I learned about Haskell and Scala tooling from Cary Robbins and the technical and interpersonal struggles that underpin both ecosystems. We talked at length about topics ranging from overall technical philosophies to minute details about how tooling affects compiler design and how there can often never be a truly correct approach to solving a problem in programming tools.

I got to spend a late afternoon with Cary Robbins, Nihil Shah, Tyianyu Pu, Ryan Delucci, Michael Sloan, and others as a passive participant in conversations around how to handle IO in different circumstances. I learned about why Scala's Future isn't an idea abstraction, and how the ZIO library addresses entire classes of problems introduced by using Futures in Scala. I learned about the benefits and drawbacks of using ReaderT and Arrows in varying contexts when writing Haskell. I learned more about the Haskell community that evening over dinner, and ended the night discussing approaches to using machine learning to augment programming language tooling.
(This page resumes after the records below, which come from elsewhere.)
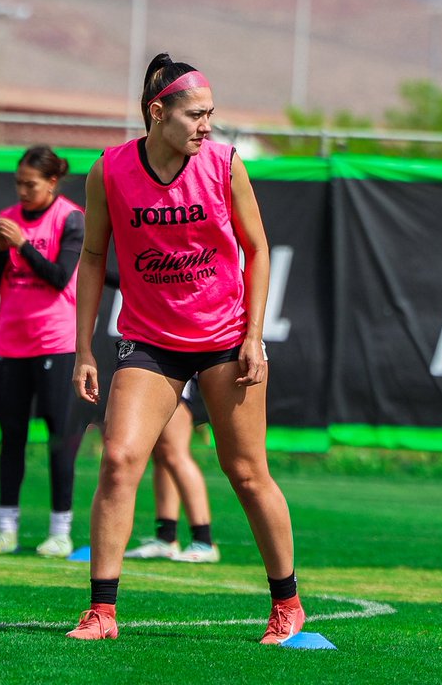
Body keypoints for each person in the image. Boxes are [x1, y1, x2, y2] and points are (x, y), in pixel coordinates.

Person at [69, 53, 303, 643]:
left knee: (246, 473)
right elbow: (93, 257)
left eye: (211, 115)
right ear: (158, 112)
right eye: (196, 115)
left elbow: (258, 249)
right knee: (119, 460)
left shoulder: (225, 165)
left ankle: (288, 604)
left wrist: (254, 336)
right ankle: (101, 611)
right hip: (149, 340)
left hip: (225, 339)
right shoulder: (110, 171)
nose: (207, 126)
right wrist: (84, 350)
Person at [0, 146, 88, 559]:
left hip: (54, 343)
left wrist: (22, 245)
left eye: (31, 184)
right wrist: (1, 250)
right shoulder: (9, 219)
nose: (22, 191)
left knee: (60, 439)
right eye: (18, 183)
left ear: (52, 182)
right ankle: (6, 529)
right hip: (9, 343)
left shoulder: (70, 218)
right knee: (12, 439)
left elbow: (60, 278)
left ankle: (61, 531)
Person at [124, 377, 219, 563]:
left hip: (173, 370)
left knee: (175, 453)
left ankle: (204, 541)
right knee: (162, 454)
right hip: (155, 367)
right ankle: (166, 538)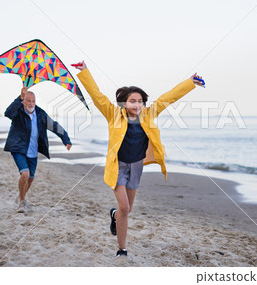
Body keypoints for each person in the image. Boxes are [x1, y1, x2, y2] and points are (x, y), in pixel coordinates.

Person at [75, 61, 203, 258]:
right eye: (132, 101)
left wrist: (190, 83)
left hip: (136, 166)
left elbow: (168, 98)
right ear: (124, 103)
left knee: (126, 210)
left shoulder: (148, 115)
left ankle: (115, 216)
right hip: (117, 167)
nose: (136, 104)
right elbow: (97, 96)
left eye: (140, 101)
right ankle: (122, 249)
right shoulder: (113, 114)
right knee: (125, 206)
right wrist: (85, 72)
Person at [4, 87, 72, 213]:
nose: (31, 104)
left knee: (30, 178)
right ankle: (22, 202)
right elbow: (8, 113)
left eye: (33, 101)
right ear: (24, 101)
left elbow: (54, 125)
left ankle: (20, 196)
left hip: (33, 150)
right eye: (28, 101)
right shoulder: (18, 110)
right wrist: (19, 98)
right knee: (25, 174)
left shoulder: (40, 114)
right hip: (18, 148)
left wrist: (66, 139)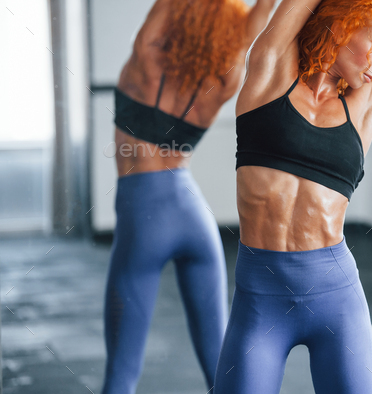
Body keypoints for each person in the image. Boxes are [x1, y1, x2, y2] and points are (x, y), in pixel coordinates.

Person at [212, 0, 372, 392]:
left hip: (337, 301)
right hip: (261, 302)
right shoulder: (269, 74)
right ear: (344, 25)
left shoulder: (364, 109)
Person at [101, 0, 276, 393]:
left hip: (144, 217)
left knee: (122, 377)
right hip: (194, 217)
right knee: (221, 374)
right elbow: (262, 9)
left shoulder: (145, 57)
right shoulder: (225, 76)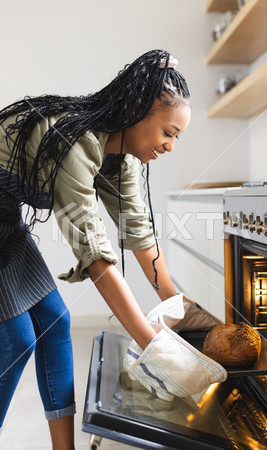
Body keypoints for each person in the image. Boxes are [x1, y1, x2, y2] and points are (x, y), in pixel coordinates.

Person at [0, 49, 191, 449]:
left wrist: (181, 311)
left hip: (6, 222)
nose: (171, 146)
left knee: (54, 322)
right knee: (17, 338)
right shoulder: (77, 144)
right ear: (139, 109)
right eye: (169, 133)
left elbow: (138, 231)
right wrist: (152, 344)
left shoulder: (121, 158)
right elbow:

More than just some presentations

LambdaConf is the first conference I've attended that had an entire host of official extracurricular activities:

  • Workouts guided by John De Goes
  • Tea tasting
  • Cooking competition
  • Hiking
  • Coffee tasting
  • Pub outings
  • Hackathons

And this is of course not counting any unofficial activities. I couldn't attend everything, but I've made an effort to go to as many activities as I could to experience wonderful parts of Boulder, CO with the some of the same brilliant people I spent my previous days with.

It's been deeply satisfying and refreshing to get my mind blown, get obliterated by a full-body workout, and then have some delicious tea in a tea house. Best conference ever!

Something impressive about LambdaConf 2019 is how few people made the magic happen. I have immense respect for Courtney De Goes, who basically ran the show. How she managed to find the time to also talk to a dork like me while keeping everything running smoothly is beyond me. The high quality of the food, the agenda, organization of events, and the welcoming and inclusive environment was clearly the work of professionals; yet this was no corporate event. The community feel was everywhere, and it's these kinds of things that make me eager to return.

I highly recommend attending LambdaConf. I know I'll be seeking to return. And perhaps I'll be able to spread some more F# love, too. In the meantime, I've got The Book of Monads to read and 30 pages of notes to review!